--- Task to carry out ---
Lines from the top of the entries down to the line with "31: (1137, 124)" must be set down exactly as they stand, with both ends retained.

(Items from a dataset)
========

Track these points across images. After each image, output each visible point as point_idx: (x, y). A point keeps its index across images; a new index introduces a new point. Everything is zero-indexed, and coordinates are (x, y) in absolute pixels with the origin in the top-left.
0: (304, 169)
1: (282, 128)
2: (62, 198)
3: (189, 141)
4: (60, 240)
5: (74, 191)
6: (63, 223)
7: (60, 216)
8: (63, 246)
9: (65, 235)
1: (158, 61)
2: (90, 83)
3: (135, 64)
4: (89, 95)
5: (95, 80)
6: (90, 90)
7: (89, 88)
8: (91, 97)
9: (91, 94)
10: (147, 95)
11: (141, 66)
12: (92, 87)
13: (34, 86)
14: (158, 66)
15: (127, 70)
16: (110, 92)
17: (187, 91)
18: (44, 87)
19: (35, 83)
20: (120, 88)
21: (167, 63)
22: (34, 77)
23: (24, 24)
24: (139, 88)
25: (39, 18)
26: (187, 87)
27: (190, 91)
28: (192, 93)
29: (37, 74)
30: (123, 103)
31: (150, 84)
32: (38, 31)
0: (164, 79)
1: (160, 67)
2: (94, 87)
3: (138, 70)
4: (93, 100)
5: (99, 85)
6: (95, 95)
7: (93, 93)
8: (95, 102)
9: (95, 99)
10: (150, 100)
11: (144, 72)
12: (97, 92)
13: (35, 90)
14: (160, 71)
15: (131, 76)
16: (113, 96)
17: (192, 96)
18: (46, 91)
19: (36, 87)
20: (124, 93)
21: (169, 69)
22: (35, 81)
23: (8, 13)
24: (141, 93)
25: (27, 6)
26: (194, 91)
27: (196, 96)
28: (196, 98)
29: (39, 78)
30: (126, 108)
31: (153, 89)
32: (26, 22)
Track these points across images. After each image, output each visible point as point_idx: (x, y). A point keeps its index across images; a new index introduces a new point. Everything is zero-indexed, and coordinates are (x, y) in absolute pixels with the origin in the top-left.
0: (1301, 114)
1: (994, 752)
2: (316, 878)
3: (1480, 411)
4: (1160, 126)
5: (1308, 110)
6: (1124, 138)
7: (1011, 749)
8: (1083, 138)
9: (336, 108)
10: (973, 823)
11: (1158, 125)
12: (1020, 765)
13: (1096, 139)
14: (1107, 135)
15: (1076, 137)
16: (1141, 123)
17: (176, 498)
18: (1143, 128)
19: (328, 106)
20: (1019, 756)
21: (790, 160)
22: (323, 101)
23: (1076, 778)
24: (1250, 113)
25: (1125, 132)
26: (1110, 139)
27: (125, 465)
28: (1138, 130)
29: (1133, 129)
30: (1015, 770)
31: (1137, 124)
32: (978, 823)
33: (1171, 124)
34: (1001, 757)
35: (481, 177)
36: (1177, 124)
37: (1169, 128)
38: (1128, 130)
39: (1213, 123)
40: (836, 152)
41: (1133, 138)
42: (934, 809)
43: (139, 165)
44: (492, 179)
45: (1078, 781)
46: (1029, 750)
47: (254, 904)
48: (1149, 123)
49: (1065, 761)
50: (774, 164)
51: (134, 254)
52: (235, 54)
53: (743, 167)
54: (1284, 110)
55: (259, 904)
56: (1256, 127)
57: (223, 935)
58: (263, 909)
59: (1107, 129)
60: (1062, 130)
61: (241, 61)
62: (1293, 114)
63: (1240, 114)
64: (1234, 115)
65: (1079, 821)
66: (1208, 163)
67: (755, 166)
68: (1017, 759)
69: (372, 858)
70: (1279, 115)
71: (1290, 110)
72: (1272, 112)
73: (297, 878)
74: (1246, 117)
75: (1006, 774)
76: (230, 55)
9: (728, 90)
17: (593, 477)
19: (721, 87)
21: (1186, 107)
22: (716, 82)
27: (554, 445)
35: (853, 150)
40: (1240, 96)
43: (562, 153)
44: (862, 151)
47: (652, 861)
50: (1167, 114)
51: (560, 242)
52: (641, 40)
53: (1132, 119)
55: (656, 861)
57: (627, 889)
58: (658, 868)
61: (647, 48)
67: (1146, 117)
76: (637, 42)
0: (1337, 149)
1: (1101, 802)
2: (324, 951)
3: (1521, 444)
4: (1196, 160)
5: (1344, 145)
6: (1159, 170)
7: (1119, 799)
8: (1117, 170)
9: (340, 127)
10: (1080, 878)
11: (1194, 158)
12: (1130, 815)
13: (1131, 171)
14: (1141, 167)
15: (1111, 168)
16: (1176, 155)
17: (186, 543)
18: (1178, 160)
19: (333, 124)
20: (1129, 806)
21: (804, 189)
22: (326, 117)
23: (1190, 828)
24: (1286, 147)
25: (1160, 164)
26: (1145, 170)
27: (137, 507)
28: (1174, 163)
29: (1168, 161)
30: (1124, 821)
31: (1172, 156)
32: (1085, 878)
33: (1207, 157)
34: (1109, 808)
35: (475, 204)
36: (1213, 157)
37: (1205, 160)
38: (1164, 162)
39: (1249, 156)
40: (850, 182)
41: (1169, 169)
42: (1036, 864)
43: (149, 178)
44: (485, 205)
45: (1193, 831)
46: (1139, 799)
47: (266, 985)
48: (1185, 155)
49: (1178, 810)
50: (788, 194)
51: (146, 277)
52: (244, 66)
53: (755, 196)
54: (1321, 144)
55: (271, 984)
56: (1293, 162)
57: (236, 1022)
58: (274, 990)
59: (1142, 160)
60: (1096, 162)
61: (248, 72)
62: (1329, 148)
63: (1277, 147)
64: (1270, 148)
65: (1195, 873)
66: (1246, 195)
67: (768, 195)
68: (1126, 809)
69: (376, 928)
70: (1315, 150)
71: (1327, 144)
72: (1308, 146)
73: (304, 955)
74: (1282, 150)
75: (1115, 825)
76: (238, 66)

========

--- Answer to the problem ---
Track these points across images. After each image, output each visible point as point_idx: (x, y). A point keeps its index across images; a new index introduces a new point. Everything is zero-indexed, and coordinates are (x, y) in absolute pixels with the origin in the top-left.
0: (304, 169)
1: (282, 128)
2: (62, 198)
3: (189, 141)
4: (60, 240)
5: (74, 191)
6: (63, 223)
7: (60, 216)
8: (63, 246)
9: (65, 235)
1: (158, 61)
2: (90, 83)
3: (135, 64)
4: (89, 95)
5: (95, 80)
6: (90, 90)
7: (89, 88)
8: (91, 97)
9: (91, 94)
10: (147, 95)
11: (141, 66)
12: (92, 87)
13: (34, 86)
14: (158, 66)
15: (127, 70)
16: (110, 92)
17: (187, 91)
18: (44, 87)
19: (35, 83)
20: (120, 88)
21: (167, 63)
22: (34, 77)
23: (24, 24)
24: (139, 88)
25: (39, 18)
26: (187, 87)
27: (190, 91)
28: (192, 93)
29: (37, 74)
30: (123, 103)
31: (150, 84)
32: (38, 31)
0: (164, 79)
1: (160, 67)
2: (94, 87)
3: (138, 70)
4: (93, 100)
5: (99, 85)
6: (95, 95)
7: (93, 93)
8: (95, 102)
9: (95, 99)
10: (150, 100)
11: (144, 72)
12: (97, 92)
13: (35, 90)
14: (160, 71)
15: (131, 76)
16: (113, 96)
17: (192, 96)
18: (46, 91)
19: (36, 87)
20: (124, 93)
21: (169, 69)
22: (35, 81)
23: (8, 13)
24: (141, 93)
25: (27, 6)
26: (194, 91)
27: (196, 96)
28: (196, 98)
29: (39, 78)
30: (126, 108)
31: (153, 89)
32: (26, 22)
Track these points across images. After each image, output each visible point as point_idx: (x, y). A point keeps its index across images; a new index introduces a new point. Everything is zero-indexed, and coordinates are (x, y) in absolute pixels with the origin in the top-left.
0: (1301, 114)
1: (994, 752)
2: (316, 878)
3: (1480, 411)
4: (1160, 126)
5: (1308, 110)
6: (1124, 138)
7: (1011, 749)
8: (1083, 138)
9: (336, 108)
10: (973, 823)
11: (1158, 125)
12: (1020, 765)
13: (1096, 139)
14: (1107, 135)
15: (1076, 137)
16: (1141, 123)
17: (176, 498)
18: (1143, 128)
19: (328, 106)
20: (1019, 756)
21: (790, 160)
22: (323, 101)
23: (1076, 778)
24: (1250, 113)
25: (1125, 132)
26: (1110, 139)
27: (125, 465)
28: (1138, 130)
29: (1133, 129)
30: (1015, 770)
31: (1137, 124)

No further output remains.